Does Your Dog Have Breathing Troubles
Does your dog snore, snuffle, snort and have a history of noisy breathing? Does it not cope well with exercise? Does it sometimes have difficulty breathing when it is worked up or hot? If this is the case for your pet then it may have Brachycephalic Airway Syndrome.
This common condition tends to affect short-nosed (or “brachycephalic”) breeds of dog. It is most prevalent in the French Bulldog, English Bulldog, Pug, Pekingese and Boston Terrier breeds of dog.
This syndrome is caused by a combination of, or all of, the following abnormalities in these particular breeds.
- Stenotic nares
Stenotic nares are nostrils which are too narrow and collapse inwards when the dog inhales. This makes it very difficult and sometimes impossible for your dog to breathe with its mouth closed, causing discomfort and distress in your pet.
- Elongated soft palate
Sometimes the soft palate is so long that its tip extends into the entrance of the trachea, which partly blocks your dog’s airway and makes breathing difficult or distressing for your pet.
- Everted Laryngeal Saccules
There are two saccules which sit inside the larynx. These can be pulled into the trachea due to negative pressure, which causes your dog’s airway to become even more narrow and further restricts its ability to breathe.
These three abnormalities can cause breathing to be a chore for your pet, and can cause it distress. Not only is this an unpleasant experience, but your dog will feel like this constantly.
If your dog is affected by Brachycephalic Airway Syndrome is may display the following symptoms:
- Snoring and snorting
- Noisy breathing
- Blue gums or tongue
- Gagging, retching or coughing
- Tiring easily with exercise
- Collapse, fainting and potentially death
These symptoms can get worse if your dog gets too excited or overactive, is obese, or is exposed to excessive humidity or heat.

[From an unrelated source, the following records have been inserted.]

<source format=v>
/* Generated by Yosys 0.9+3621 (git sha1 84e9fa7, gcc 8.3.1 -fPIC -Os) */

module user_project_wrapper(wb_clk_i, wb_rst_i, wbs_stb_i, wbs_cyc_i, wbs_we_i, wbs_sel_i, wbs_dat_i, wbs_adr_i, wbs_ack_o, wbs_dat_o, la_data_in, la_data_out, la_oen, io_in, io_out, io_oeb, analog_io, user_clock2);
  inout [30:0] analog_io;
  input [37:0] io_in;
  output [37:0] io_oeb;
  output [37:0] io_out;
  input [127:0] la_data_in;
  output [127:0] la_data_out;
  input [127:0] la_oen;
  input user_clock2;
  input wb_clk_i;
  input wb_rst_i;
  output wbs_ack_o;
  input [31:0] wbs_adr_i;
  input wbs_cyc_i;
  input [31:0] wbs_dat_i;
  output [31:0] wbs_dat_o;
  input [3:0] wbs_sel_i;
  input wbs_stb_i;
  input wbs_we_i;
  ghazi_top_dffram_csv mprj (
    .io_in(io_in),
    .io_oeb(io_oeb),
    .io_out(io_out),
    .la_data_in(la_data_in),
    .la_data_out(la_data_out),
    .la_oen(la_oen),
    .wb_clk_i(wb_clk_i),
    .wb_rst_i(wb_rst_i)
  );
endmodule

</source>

These symptoms won’t just disappear either; they will get worse over time and you must consider treatment if your dog is becoming distressed due to its inability to breathe! It is vital to get this syndrome treated to prevent the potential of collapsing episodes, gradually worsening breathing or even death.

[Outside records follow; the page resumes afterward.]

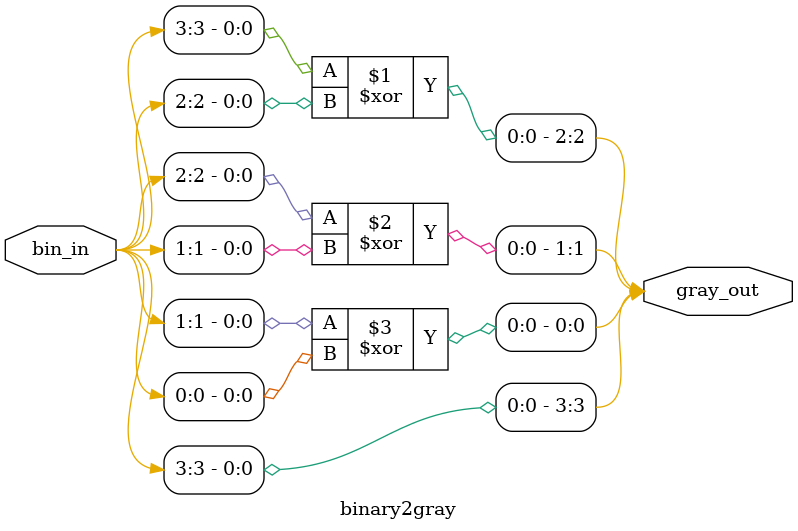
<source format=v>
module binary2gray(
    input [3:0]bin_in,
    output [3:0]gray_out
    );
    
    assign gray_out[3]=bin_in[3];
    assign gray_out[2]=bin_in[3]^bin_in[2];
    assign gray_out[1]=bin_in[2]^bin_in[1];
    assign gray_out[0]=bin_in[1]^bin_in[0];
    
endmodule
</source>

Treating this syndrome involves a surgical procedure to open up your dog’s nares, shorten its soft palate and remove the everted laryngeal saccules. This will help your dog breathe easier by removing some of the blockages to the flow of air into the body. This also can reduce the distress caused by not being able to breathe properly and the chance of long term serious impacts to its health. The earlier pets can be treated for this syndrome the better the prognosis often is.